I surfaced very early (and I mean very early) and dealt with a backlog of mail so that I can get back to my normal routine today.
Most of the time, unless a major disaster has occurred, it would not matter too much. Right now it does because my father is making daily trips to the hospital to see his brother. He is going with my cousin who has travelled from the other side of the world to see his father. A week ago we all thought my uncle had very little time left. Now he seems to be improving again. We know it cannot last forever. He is a very sick man, much of it brought on by years of smoking. He has also refused to follow medical advice in other areas of his life and is now suffering for it.
My father is older by three years and in much better health. It is extremely stressful for my father and, in turn, rather stressful for me. I am providing meals when my father and cousin return from the hospital. I need to be here to listen to what they have to say. They need to be able to talk to someone.
All this set me thinking about how our behaviour affects other people. There was so much wild rejoicing in other parts of the world when Osama bin Laden was killed. I do not rejoice. I do not, cannot, and never will condone what he did but he was someone's son, someone's partner, someone's father. Someone will mourn him.
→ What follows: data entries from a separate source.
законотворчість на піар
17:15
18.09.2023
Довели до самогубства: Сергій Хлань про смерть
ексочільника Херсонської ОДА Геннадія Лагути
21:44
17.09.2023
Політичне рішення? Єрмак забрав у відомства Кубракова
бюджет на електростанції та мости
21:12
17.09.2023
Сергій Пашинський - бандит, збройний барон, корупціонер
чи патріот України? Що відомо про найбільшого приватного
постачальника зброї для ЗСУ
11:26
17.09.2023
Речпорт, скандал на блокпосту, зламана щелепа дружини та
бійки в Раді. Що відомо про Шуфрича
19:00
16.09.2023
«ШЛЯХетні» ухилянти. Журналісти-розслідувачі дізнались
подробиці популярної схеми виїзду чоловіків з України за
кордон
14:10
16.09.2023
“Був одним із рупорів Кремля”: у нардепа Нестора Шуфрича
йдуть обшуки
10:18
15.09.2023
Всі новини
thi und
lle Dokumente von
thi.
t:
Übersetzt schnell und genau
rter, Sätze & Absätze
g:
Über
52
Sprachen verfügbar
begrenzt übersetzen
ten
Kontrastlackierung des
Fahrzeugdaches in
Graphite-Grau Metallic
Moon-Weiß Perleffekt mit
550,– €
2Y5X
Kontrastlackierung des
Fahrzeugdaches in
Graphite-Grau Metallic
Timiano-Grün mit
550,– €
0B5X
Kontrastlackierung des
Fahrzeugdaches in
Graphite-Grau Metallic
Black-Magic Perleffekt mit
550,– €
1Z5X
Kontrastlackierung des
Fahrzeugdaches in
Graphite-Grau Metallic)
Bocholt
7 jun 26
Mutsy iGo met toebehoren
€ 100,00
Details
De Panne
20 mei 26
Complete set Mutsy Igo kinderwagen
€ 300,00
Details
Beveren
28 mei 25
He was responsible for his own actions but he was also influenced by other people. They must also take some responsibility for what he did. The same can be said for those who planned the operation and the man who gave the order. There will also be many others who are influenced by his death.
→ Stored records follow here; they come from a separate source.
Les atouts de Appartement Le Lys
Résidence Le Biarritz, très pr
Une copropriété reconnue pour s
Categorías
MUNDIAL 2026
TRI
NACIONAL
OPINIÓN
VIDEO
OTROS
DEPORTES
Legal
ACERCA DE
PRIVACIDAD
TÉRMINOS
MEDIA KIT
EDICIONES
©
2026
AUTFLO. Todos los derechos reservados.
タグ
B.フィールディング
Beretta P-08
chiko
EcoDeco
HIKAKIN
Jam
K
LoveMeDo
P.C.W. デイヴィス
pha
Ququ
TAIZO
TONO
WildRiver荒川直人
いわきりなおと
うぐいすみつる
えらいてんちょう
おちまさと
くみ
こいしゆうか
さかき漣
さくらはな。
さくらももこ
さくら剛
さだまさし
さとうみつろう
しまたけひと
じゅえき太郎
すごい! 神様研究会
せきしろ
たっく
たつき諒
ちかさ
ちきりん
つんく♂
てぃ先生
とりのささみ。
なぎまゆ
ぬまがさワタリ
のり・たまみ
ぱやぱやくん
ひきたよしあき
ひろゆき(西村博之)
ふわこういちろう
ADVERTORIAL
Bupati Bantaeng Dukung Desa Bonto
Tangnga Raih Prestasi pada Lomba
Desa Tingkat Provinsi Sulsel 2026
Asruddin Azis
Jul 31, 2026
Recently I mentioned a South Australian MP who has been charged with a vile crime, possession of child pornography. His name cannot be mentioned in the media and I do not intend to name him here although he has been named on other blogs. He is innocent until proven guilty. Despite this, his name has already been expunged from an official website. It is quite obvious which MP it is. He can be named interstate and overseas. The allegations affect his family, his colleagues, his friends and even his neighbours. They will continue to do so for years.
Even the actions of a hermit can affect other people. A hermit was once a child. Children do not, except in the rarest instances, grow up in isolation from all other humans. They once had contact with other people and influenced them. Just knowing of the existence of the hermit may influence someone to choose a course of action which may influence many others.
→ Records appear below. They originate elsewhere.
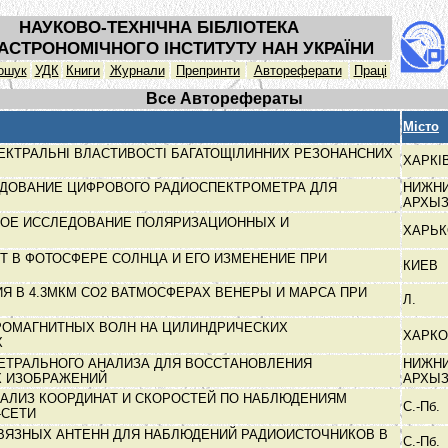
НАУКОВО-ТЕХНІЧНА БІБЛІОТЕКА
АСТРОНОМІЧНОГО ІНСТИТУТУ НАН УКРАЇНИ
ошук
УДК
Книги
Журнали
Препринти
Автореферати
Праці
Все Авторефераты
Місто
ПЕКТРАЛЬНІ ВЛАСТИВОСТІ БАГАТОЩІЛИННИХ РЕЗОНАНСНИХ
ХАРКІ
ЕДОВАНИЕ ЦИФРОВОГО РАДИОСПЕКТРОМЕТРА ДЛЯ
НИЖН
АРХЫ
ОЕ ИССЛЕДОВАНИЕ ПОЛЯРИЗАЦИОННЫХ И
ХАРЬ
 В ФОТОСФЕРЕ СОЛНЦА И ЕГО ИЗМЕНЕНИЕ ПРИ
КИЕВ
Я В 4.3МКМ СО2 ВАТМОСФЕРАХ ВЕНЕРЫ И МАРСА ПРИ
Л.
РОМАГНИТНЫХ ВОЛН НА ЦИЛИНДРИЧЕСКИХ
ХАРК
Х
ЕТРАЛЬНОГО АНАЛИЗА ДЛЯ ВОССТАНОВЛЕНИЯ
НИЖН
Х ИЗОБРАЖЕНИЙ
АРХЫ
НАЛИЗ КООРДИНАТ И СКОРОСТЕЙ ПО НАБЛЮДЕНИЯМ
С.-Пб.
-СЕТИ
ВЯЗНЫХ АНТЕНН ДЛЯ НАБЛЮДЕНИЙ РАДИОИСТОЧНИКОВ В
С.-Пб.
The bell tolling for them may be barely audible to most but someone will hear it. I wonder who will hear my uncle's bell toll? Who will my father's bell? Mine?

Monday 2 May 2011

My computer died

completely this morning. As I work from home this is nothing short of disastrous - except that I can pedal over to my sister's place and use one of theirs. It is not nearly as convenient of course but it is possible and I am grateful for it.
I am surrounded by multiple computer screens here. One is dedicated just to the musical activities of my nephews. The rest are used by my nephews for their university courses. (Law students no longer need to do a degree in weight lifting law books before they start. They access most of their material on line. Medical students do a great deal of it that way as well.) My sister uses hers for study and work purposes. My BIL can access his workplace from home and also keeps all sorts of family items in his files.
I realise how differently we use our computers. My computer has all sorts of fonts for foreign languages. This one has none at all, not even Greek. My BIL can speak Greek but he cannot really read or write it. My sister and nephews speak a little too but cannot read or write it at all.
Mine has templates for forms I often need to fill out. Their computer does not. My computer has (or had) programmes they would never need. The reverse is also true.
I want my own computer back!
Normal blogging service will be resumed as soon as possible. Please do not desert me!